• **Human pose images with coordinates**
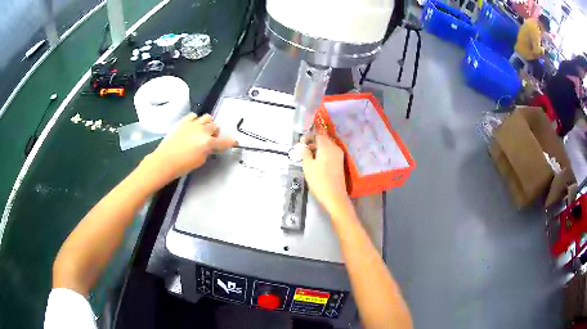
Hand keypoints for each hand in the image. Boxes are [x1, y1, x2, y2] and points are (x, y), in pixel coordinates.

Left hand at [146, 113, 236, 179]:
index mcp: (208, 143)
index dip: (231, 142)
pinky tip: (192, 126)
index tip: (233, 142)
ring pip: (207, 117)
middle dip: (215, 133)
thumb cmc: (183, 166)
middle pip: (215, 127)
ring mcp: (193, 124)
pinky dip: (196, 120)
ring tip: (202, 130)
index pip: (225, 141)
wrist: (164, 161)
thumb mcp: (200, 161)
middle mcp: (203, 131)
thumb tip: (209, 146)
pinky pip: (194, 115)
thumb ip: (208, 151)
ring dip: (207, 124)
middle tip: (210, 139)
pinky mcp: (183, 122)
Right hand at [300, 134, 349, 213]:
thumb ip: (304, 153)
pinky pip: (330, 153)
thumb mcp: (308, 166)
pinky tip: (315, 162)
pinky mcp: (339, 163)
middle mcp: (335, 148)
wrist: (334, 196)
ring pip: (327, 147)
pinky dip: (322, 154)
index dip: (308, 136)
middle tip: (302, 149)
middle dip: (312, 142)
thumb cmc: (319, 180)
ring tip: (307, 156)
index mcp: (327, 146)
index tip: (300, 142)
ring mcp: (339, 155)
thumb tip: (302, 145)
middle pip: (323, 140)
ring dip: (317, 148)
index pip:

• **WORK TO BE COMPLETED**
Which of the lines above include the word "middle"? List those lines.

• **WRITTEN SOLUTION**
middle dip: (215, 133)
middle pip: (215, 127)
middle mcp: (203, 131)
middle tip: (210, 139)
middle mcp: (335, 148)
middle tip: (302, 149)
middle dip: (312, 142)
middle pip: (323, 140)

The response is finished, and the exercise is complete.